CONSIGNE 1 →
Indiquez si chacun des énoncés suivants concorde avec le texte sur le gazoduc d'Enbridge à Ottawa. Répondez par oui ou par non, en citant les mots du texte qui tranchent.
(a) La Commission de l'énergie de l'Ontario a rejeté la requête d'Enbridge le 3 mai 2022.
(b) Le projet Saint-Laurent Ottawa Nord était évalué à 62 millions de dollars.
(c) Enbridge a tenu compte de la conversion de la centrale de la rue Cliff dans ses prévisions de la demande en gaz.
CONSIGNE 2 → Rédigez la suite du texte sur le gazoduc d'Enbridge à Ottawa, en reprenant après sa dernière phrase.

Saint-Laurent Ottawa Nord refusé

Ce qu’une décision sur un gazoduc d’Enbridge à Ottawa nous dit sur la transition énergétique.

Le 3 mai 2022, la Commission de l’énergie de l’Ontario (CEO) a posé un geste qualifié par les observateurs de tout à fait inhabituel en 62 ans d’histoire : elle a rejeté une requête en autorisation de construire pour les dernières étapes d’un projet de remplacement de pipeline proposé par Enbridge Gas, une entreprise de gaz fossiles de Scarborough.

La décision et l’ordonnance rendues sur le projet Saint-Laurent Ottawa Nord de 123,7 millions de dollars s’appuyaient notamment sur le plan d’électrification communautaire de la Ville d’Ottawa (Évolution énergétique) et la possibilité de réduire la taille du pipeline pour aller dans le sens de la baisse de demande de gaz naturel à prévoir. Parmi les raisons de cette baisse de demande, la Ville invoque le plan Évolution énergétique lui-même ainsi que les efforts entrepris par le gouvernement fédéral pour convertir la centrale de chauffage et de refroidissement de la rue Cliff vers des technologies à faible empreinte carbone, des changements ignorés par Enbridge dans ses prévisions de la demande en gaz.

DONNÉES EXTRAITES →

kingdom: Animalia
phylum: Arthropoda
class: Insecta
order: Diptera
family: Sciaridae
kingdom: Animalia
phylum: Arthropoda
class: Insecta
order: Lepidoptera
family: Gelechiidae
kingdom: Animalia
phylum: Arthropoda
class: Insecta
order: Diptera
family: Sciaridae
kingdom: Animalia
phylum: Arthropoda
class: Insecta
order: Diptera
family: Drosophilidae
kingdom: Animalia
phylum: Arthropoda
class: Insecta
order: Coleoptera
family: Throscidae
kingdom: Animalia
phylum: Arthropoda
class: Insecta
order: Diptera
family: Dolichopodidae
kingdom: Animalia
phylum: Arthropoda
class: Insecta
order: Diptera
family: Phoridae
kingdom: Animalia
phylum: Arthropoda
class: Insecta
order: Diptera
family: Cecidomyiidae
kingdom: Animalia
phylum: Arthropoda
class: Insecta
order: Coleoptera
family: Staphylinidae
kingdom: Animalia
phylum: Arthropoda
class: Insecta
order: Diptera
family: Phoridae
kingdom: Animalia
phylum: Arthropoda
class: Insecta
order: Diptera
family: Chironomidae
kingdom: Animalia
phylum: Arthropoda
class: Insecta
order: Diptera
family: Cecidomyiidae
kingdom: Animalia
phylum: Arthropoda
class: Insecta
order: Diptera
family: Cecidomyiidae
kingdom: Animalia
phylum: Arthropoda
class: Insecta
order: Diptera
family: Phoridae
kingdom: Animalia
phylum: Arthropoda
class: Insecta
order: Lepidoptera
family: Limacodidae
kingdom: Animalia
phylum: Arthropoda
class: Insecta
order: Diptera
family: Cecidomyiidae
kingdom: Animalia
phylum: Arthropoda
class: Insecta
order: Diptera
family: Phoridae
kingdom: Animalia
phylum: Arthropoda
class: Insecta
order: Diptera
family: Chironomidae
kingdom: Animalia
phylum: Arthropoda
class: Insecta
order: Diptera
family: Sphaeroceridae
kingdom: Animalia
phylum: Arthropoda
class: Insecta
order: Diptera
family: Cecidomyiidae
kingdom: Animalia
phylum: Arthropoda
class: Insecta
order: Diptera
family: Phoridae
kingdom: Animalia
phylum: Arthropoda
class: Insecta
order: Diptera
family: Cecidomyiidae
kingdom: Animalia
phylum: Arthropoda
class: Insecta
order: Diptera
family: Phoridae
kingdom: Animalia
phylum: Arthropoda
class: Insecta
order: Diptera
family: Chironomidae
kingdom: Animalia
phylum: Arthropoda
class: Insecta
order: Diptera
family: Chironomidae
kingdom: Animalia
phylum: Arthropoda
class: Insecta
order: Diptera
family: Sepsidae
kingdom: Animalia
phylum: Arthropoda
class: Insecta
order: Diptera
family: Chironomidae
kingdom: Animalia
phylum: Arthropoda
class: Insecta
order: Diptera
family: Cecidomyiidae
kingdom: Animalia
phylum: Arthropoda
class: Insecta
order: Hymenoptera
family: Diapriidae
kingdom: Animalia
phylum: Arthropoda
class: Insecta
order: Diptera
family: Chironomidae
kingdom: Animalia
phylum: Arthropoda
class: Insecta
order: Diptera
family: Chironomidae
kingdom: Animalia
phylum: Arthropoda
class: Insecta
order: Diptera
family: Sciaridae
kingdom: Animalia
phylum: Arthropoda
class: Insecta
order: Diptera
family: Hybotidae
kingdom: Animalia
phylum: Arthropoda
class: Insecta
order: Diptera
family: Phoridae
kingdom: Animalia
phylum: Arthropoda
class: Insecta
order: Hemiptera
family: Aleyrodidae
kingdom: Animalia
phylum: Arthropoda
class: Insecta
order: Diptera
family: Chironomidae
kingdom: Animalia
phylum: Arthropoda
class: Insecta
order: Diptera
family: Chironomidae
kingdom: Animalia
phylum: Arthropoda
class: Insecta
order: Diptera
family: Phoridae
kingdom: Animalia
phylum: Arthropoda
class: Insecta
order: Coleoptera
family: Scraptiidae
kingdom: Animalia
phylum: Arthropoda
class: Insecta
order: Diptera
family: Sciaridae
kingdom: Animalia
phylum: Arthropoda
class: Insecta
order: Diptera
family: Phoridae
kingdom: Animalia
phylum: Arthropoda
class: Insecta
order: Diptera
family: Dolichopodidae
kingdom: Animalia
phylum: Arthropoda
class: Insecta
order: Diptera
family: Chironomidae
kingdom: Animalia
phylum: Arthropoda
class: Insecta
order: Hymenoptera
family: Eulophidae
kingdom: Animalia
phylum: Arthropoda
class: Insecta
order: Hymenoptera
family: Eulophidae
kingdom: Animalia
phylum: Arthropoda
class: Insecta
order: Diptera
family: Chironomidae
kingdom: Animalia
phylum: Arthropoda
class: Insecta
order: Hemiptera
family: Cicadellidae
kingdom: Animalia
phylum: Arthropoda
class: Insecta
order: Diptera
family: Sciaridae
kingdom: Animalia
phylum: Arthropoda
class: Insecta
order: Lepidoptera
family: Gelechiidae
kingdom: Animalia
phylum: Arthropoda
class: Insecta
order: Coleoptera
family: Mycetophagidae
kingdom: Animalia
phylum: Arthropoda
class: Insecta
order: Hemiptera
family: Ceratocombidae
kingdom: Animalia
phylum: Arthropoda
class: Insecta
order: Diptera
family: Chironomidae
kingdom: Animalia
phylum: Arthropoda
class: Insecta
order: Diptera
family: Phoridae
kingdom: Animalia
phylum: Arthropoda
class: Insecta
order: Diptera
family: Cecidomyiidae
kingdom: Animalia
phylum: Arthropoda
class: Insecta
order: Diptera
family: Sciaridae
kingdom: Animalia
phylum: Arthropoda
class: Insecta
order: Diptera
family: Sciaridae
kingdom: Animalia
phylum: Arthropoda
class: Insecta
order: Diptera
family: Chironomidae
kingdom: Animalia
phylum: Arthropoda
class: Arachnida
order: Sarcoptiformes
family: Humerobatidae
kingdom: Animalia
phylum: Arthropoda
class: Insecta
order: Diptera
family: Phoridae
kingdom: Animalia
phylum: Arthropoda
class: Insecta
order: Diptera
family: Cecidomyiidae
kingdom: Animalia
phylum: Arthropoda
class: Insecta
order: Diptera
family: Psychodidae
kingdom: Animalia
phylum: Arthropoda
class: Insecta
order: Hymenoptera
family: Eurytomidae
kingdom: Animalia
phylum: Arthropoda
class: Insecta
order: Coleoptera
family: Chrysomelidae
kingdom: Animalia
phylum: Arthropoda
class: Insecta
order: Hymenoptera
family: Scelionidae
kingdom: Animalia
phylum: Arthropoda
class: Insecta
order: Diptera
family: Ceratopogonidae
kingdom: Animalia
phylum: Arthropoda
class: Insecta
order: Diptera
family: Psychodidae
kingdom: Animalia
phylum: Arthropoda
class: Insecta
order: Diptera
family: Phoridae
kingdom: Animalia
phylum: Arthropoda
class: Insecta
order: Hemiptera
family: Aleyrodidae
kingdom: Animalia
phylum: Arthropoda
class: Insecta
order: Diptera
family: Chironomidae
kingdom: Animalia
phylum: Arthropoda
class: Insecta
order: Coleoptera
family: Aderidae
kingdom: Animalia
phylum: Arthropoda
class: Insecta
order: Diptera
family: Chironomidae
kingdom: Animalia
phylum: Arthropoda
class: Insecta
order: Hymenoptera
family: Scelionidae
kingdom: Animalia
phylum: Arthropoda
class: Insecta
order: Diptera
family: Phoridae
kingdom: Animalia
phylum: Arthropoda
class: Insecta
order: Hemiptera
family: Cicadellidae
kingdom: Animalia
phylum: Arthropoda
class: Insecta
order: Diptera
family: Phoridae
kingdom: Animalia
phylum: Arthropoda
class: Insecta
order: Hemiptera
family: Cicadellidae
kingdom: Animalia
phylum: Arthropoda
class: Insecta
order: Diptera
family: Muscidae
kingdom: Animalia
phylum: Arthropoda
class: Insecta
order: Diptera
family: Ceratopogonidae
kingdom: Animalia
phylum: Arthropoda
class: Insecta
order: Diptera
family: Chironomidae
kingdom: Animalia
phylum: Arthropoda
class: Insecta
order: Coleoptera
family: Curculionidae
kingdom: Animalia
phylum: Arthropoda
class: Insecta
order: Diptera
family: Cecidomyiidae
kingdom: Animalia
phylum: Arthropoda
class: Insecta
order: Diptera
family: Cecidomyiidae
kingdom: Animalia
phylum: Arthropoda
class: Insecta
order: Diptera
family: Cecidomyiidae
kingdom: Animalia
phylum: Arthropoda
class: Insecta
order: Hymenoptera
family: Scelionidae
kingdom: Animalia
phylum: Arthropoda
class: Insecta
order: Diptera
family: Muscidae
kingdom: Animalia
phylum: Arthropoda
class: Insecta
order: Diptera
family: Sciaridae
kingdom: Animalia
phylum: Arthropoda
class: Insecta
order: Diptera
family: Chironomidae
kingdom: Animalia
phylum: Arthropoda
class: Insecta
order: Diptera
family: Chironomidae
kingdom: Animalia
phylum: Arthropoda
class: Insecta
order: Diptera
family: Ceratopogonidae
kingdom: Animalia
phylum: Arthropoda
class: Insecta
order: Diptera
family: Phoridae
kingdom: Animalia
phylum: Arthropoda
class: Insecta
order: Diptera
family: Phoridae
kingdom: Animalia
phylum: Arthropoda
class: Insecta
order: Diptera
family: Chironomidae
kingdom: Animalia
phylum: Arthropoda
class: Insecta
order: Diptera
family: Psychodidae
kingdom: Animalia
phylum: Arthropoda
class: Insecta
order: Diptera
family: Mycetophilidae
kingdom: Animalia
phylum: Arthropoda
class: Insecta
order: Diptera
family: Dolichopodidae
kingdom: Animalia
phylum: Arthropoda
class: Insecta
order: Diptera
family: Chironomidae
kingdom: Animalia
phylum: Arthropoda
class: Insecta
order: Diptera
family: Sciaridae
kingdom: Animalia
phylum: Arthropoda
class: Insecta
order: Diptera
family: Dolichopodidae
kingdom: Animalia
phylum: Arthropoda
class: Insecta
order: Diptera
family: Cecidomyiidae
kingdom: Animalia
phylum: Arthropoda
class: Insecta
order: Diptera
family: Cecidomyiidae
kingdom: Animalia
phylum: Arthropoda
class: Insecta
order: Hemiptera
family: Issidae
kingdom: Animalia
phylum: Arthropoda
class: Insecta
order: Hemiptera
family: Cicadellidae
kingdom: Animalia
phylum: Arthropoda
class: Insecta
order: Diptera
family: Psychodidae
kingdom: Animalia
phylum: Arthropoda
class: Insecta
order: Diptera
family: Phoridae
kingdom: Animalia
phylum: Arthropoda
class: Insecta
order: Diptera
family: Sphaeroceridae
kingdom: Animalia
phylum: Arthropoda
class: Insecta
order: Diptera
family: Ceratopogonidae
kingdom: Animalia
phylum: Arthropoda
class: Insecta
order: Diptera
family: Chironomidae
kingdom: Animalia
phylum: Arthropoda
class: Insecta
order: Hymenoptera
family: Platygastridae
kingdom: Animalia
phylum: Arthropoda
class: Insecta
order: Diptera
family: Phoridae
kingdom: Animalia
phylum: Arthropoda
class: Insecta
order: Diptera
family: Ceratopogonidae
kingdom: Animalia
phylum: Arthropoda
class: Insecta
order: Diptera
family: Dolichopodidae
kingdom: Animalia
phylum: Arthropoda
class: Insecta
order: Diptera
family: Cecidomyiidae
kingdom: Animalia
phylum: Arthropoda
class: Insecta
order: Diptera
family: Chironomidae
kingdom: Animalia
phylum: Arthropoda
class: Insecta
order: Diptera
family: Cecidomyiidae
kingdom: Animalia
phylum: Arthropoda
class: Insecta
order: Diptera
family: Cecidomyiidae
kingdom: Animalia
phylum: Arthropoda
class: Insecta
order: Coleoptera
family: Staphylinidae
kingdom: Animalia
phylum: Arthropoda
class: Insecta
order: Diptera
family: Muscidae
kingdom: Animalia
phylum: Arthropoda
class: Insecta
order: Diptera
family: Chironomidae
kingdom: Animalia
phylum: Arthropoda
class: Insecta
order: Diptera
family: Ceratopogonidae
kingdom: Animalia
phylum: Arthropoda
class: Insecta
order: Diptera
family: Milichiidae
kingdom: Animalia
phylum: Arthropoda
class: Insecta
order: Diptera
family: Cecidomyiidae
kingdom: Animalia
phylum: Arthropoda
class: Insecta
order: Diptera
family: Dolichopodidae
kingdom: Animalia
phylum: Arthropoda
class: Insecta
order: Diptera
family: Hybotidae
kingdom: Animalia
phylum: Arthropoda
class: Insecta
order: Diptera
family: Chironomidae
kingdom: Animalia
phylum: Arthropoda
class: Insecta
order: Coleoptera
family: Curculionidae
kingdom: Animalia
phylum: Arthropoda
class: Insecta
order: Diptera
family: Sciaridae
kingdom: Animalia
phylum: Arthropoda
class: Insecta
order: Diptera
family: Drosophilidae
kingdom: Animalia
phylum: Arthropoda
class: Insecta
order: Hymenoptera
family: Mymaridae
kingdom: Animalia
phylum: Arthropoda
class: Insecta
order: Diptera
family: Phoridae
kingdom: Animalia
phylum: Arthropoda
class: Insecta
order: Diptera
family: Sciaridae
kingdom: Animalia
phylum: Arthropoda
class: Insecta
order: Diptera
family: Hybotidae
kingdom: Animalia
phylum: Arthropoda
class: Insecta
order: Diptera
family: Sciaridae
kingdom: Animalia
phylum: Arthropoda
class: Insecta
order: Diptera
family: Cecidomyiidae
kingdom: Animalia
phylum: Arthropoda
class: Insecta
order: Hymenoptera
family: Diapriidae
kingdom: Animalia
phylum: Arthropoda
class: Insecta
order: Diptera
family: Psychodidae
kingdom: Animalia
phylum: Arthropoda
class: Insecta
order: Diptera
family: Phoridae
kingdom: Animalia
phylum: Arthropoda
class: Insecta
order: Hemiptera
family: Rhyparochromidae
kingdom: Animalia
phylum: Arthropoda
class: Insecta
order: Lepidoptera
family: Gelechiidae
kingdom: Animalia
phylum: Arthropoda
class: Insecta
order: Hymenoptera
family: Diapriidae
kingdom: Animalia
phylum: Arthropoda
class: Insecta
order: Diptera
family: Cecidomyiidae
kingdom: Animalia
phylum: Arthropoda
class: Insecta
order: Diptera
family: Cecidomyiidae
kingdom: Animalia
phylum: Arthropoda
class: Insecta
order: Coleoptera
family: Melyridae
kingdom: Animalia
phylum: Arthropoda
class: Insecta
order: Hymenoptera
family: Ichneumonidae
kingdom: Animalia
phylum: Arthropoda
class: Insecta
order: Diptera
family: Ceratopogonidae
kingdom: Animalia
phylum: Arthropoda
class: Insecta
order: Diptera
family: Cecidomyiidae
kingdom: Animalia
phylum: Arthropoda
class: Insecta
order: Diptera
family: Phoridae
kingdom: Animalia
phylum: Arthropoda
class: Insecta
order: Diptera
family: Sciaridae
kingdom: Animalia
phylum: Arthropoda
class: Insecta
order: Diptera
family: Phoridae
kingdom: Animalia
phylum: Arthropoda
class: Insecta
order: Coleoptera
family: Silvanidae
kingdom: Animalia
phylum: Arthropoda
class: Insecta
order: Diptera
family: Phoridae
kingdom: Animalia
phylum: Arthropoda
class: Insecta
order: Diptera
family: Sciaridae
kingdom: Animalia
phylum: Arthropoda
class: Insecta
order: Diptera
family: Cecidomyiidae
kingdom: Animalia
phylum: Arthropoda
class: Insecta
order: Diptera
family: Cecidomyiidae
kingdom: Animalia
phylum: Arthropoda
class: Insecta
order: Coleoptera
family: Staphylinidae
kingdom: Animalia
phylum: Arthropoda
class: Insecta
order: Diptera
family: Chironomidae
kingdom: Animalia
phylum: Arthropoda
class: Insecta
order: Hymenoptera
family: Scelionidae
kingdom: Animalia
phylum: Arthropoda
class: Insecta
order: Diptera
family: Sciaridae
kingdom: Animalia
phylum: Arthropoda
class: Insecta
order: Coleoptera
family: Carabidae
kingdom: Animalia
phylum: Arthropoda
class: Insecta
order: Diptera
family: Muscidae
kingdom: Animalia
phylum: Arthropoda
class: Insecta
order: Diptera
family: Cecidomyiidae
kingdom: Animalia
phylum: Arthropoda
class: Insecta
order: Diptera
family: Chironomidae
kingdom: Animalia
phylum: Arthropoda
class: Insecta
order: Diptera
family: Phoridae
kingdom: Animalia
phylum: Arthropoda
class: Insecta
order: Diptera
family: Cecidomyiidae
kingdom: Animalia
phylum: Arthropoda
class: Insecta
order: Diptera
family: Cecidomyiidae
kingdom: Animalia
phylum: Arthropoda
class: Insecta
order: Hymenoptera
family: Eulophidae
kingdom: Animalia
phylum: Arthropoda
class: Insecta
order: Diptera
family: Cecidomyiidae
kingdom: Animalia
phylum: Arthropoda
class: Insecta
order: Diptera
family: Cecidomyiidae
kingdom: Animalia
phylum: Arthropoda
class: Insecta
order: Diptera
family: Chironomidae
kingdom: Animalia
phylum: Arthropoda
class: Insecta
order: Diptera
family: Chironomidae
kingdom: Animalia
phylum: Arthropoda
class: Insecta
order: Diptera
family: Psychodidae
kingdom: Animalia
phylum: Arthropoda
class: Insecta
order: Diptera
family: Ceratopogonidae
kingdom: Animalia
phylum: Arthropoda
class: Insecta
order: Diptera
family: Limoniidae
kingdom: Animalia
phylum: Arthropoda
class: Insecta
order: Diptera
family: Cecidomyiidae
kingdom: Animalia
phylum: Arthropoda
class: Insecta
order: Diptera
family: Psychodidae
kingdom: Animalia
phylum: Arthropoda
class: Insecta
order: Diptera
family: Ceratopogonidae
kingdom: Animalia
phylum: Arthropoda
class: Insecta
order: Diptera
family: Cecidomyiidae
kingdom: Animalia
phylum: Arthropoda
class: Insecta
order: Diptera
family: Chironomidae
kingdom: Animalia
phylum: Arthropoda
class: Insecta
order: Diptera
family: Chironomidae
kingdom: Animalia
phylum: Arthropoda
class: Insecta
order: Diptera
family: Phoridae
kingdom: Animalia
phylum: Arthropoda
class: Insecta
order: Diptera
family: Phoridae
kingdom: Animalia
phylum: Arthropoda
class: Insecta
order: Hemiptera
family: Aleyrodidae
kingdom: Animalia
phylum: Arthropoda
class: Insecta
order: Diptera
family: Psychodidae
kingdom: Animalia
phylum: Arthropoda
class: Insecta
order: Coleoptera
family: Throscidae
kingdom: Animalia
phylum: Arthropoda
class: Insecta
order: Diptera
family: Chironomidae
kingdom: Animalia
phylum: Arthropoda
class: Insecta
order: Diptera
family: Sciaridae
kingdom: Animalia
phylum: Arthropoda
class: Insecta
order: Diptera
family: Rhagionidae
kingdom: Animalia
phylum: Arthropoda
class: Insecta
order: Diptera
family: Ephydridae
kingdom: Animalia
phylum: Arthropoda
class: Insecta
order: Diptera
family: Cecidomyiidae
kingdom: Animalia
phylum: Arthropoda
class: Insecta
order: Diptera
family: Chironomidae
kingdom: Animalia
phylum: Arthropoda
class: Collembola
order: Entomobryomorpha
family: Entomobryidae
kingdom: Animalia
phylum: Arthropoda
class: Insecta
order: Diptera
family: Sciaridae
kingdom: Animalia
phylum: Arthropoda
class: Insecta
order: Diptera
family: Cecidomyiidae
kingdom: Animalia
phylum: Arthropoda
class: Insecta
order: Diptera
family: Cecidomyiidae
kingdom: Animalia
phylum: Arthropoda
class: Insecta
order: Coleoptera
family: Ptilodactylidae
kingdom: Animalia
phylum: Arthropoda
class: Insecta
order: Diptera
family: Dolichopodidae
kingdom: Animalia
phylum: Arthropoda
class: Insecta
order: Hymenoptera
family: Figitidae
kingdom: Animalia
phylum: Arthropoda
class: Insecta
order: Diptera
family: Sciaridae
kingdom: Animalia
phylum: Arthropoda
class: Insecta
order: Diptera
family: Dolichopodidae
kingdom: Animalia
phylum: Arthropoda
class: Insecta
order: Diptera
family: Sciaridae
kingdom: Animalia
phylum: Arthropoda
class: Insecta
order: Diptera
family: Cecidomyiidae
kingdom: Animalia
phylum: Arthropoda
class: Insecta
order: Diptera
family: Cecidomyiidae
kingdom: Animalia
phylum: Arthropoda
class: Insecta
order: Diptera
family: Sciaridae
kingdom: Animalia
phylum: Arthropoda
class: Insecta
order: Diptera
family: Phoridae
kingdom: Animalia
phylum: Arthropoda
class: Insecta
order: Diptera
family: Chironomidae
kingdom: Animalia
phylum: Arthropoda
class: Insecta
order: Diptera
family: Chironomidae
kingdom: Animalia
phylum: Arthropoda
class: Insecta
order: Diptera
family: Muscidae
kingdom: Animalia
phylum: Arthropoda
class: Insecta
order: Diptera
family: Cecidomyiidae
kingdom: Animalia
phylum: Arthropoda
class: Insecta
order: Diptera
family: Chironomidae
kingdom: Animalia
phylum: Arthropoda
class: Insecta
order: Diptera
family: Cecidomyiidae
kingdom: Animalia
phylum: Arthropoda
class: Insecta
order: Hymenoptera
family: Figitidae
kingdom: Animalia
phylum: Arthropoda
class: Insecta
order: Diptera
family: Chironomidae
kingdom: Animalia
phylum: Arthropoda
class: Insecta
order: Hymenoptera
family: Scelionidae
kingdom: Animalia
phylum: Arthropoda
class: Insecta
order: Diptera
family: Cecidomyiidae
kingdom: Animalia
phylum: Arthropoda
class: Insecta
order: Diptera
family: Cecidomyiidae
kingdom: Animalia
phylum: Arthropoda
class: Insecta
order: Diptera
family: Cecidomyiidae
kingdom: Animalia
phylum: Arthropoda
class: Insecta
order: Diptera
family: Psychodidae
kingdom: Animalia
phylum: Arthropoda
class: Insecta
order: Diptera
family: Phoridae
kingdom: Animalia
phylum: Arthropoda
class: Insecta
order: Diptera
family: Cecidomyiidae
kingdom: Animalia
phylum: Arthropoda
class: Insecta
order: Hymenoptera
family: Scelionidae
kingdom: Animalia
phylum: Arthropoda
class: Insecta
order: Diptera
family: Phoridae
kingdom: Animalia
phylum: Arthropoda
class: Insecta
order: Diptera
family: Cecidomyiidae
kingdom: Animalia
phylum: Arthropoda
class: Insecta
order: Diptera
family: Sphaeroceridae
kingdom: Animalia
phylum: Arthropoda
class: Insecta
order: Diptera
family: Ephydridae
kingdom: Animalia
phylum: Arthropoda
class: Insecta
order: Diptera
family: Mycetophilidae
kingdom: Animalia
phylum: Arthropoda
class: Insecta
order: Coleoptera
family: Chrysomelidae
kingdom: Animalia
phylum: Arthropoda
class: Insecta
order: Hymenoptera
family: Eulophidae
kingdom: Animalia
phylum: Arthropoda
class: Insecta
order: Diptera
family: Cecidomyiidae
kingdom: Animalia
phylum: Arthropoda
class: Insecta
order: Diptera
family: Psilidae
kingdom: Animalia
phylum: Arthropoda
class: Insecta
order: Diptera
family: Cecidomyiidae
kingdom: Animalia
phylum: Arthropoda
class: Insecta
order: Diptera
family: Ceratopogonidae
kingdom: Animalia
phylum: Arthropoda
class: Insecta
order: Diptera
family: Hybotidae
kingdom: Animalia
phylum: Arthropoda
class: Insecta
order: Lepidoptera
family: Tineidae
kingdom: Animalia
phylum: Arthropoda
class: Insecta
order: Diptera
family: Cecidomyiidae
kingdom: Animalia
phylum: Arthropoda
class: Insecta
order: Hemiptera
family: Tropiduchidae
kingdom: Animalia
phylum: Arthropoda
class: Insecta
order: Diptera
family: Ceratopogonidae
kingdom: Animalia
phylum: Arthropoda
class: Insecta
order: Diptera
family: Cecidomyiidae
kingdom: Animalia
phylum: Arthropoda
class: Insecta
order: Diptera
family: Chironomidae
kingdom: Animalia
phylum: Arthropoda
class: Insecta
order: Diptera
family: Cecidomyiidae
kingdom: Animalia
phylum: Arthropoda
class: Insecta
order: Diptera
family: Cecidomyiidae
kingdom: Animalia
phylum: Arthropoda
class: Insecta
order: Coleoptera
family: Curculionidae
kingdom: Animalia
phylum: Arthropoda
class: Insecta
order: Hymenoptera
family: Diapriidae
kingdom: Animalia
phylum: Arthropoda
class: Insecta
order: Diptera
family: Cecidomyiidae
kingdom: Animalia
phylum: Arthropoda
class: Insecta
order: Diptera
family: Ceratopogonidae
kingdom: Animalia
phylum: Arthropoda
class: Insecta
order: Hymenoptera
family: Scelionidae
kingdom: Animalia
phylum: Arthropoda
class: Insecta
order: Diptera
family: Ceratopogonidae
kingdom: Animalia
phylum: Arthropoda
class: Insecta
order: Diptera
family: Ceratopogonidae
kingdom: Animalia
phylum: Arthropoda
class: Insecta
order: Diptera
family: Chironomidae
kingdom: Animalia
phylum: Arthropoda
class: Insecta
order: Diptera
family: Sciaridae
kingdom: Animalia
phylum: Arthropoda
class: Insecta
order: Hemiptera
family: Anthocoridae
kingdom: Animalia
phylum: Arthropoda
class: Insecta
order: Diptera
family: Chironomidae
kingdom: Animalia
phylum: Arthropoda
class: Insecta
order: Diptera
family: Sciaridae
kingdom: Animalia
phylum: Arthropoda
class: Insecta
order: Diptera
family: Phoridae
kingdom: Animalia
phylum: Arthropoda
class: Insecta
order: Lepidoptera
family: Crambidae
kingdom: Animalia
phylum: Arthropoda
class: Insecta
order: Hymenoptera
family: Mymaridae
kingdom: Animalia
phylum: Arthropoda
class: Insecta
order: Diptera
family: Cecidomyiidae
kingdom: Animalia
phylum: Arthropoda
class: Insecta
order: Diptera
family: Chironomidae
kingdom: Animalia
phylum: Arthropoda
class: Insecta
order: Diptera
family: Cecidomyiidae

RÉPONSE ATTENDUE 1 →
(a) Oui : « Le 3 mai 2022, la Commission de l’énergie de l’Ontario (CEO) a posé un geste qualifié par les observateurs de tout à fait inhabituel en 62 ans d’histoire : elle a rejeté une requête en autorisation de construire »
(b) Non : « le projet Saint-Laurent Ottawa Nord de 123,7 millions de dollars »
(c) Non : « des changements ignorés par Enbridge dans ses prévisions de la demande en gaz »

RÉPONSE ATTENDUE 2 →
La décision a provoqué une petite onde de choc dans le paysage de la réglementation énergétique de la province et dans le milieu de l’énergie à l’échelle municipale. « Personne ne s’attendait à les voir perdre. Rien ne laissait présager une telle issue », s’est exclamé à l’époque Jay Shepherd, avocat spécialisé dans la réglementation environnementale de Shepherd Rubinstein.

Mais il a précisé que les « preuves apportées par la Ville d’un recul du carbone à Ottawa mettaient la CEO dans une position délicate; lorsque la Ville déclare ouvertement qu’elle consommera moins de gaz à l’avenir, on ne peut l’ignorer ».

La question que se posent toutes les parties prenantes – qu’il s’agisse d’Enbridge, de la Ville d’Ottawa ou des divers intervenants qui ont participé à l’audience – est de savoir si la décision de la CEO créera un précédent. Cette décision est-elle représentative de la suite des choses pour la transition énergétique du Canada?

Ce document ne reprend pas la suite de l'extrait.